THE REQUEST: Copy out everything from the very start of the material below down through the line containing "exposure: black level correction 0, exposure 0.9", including that line, with every character unchanged.
[BEGIN DATASET EXTRACT]
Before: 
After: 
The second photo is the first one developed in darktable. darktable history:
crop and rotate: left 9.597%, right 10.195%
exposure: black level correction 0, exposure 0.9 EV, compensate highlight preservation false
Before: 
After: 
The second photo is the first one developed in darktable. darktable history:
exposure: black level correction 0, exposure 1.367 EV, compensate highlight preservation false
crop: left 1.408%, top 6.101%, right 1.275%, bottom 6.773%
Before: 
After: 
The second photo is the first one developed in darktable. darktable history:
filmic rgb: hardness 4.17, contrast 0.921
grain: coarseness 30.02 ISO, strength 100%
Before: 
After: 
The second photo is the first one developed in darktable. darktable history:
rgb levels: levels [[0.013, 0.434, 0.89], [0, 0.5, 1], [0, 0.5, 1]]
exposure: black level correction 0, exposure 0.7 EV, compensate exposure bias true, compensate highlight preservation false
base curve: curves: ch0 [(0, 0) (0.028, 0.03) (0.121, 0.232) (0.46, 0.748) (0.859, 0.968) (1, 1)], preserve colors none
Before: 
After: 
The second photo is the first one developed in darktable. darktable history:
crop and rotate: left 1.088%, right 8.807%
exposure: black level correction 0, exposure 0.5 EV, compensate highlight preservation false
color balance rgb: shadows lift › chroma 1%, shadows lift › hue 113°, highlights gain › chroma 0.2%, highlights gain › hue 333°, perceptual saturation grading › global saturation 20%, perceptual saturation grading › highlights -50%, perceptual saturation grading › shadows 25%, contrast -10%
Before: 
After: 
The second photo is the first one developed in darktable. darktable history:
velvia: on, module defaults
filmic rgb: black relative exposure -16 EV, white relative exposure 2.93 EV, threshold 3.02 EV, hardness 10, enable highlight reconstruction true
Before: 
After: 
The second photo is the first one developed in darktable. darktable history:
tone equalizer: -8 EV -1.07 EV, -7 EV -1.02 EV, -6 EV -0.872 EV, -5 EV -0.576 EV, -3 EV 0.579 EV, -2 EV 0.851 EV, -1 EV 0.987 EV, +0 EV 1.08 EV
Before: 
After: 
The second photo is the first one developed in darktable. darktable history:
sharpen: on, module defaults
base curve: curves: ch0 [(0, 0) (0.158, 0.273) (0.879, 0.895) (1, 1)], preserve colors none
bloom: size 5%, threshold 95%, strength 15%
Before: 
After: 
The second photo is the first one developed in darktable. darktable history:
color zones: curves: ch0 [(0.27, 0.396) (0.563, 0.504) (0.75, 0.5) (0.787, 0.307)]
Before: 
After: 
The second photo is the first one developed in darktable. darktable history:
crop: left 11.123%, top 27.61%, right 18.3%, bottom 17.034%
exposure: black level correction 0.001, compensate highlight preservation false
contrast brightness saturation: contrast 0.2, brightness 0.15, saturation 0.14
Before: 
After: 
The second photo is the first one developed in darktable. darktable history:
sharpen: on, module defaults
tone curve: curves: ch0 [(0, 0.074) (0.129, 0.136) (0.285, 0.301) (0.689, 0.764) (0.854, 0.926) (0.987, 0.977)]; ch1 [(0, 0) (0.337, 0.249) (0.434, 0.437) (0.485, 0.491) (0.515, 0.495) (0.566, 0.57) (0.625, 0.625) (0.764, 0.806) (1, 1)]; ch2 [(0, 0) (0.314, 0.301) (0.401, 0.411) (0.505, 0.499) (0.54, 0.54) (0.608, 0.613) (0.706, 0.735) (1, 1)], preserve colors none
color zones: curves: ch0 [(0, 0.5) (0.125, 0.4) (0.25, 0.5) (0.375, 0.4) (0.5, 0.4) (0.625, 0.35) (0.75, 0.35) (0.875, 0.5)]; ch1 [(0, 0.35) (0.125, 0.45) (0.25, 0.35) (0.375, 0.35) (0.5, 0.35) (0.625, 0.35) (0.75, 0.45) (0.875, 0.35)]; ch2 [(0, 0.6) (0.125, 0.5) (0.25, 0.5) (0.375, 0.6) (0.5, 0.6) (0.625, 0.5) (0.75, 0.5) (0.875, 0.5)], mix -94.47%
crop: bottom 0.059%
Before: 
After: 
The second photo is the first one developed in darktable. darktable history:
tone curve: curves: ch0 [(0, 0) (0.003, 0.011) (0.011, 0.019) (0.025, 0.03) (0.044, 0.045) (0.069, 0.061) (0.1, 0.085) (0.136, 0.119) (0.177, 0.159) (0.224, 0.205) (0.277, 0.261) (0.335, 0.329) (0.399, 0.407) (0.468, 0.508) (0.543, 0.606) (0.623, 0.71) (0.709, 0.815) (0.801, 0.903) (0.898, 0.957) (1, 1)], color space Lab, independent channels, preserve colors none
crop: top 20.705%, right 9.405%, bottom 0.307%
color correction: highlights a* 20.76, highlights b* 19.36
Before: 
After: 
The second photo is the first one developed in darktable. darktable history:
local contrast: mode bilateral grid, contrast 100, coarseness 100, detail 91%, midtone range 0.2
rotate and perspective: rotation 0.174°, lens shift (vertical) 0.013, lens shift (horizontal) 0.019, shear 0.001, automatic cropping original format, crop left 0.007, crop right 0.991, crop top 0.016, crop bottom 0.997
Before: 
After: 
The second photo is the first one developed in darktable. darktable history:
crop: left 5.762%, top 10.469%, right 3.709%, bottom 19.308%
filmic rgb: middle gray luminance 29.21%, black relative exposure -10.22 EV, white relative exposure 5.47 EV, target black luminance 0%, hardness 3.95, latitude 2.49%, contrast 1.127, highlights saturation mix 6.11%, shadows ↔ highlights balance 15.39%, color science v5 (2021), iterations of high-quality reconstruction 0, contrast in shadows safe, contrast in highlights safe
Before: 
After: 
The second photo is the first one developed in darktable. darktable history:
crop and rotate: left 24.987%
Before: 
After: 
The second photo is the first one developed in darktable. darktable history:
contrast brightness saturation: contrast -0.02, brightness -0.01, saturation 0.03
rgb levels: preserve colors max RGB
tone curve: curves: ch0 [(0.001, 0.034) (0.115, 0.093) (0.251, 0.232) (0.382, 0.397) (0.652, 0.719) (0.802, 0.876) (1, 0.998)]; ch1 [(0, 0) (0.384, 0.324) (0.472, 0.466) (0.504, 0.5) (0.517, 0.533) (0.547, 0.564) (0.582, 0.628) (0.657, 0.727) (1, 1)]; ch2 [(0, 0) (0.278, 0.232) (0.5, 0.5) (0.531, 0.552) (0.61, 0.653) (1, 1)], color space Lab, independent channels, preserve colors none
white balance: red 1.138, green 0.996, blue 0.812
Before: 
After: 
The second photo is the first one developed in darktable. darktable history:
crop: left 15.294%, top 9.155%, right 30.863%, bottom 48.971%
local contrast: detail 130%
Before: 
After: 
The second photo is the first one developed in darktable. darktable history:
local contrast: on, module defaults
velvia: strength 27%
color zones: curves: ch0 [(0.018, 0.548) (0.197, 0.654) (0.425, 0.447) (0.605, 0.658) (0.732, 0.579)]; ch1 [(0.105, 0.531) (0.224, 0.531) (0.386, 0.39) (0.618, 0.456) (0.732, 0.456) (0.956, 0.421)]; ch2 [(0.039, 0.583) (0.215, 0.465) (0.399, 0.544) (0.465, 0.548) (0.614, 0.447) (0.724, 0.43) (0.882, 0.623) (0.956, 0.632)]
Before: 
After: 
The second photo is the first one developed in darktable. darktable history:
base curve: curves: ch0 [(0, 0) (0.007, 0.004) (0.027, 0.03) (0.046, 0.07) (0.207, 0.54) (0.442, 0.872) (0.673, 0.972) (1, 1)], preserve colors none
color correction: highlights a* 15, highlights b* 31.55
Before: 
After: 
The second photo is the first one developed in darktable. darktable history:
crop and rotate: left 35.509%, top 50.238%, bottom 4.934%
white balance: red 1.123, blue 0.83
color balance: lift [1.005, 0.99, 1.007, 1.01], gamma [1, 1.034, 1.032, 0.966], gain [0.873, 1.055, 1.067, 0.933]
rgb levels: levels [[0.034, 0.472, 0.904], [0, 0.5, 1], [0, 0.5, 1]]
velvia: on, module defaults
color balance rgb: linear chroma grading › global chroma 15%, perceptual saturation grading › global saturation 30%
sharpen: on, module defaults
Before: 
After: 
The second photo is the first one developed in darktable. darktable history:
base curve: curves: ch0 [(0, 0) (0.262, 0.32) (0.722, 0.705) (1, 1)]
[END DATASET EXTRACT]
RESULT FOR THIS EXERCISE:
Before: 
After: 
The second photo is the first one developed in darktable. darktable history:
crop and rotate: left 9.597%, right 10.195%
exposure: black level correction 0, exposure 0.9 EV, compensate highlight preservation false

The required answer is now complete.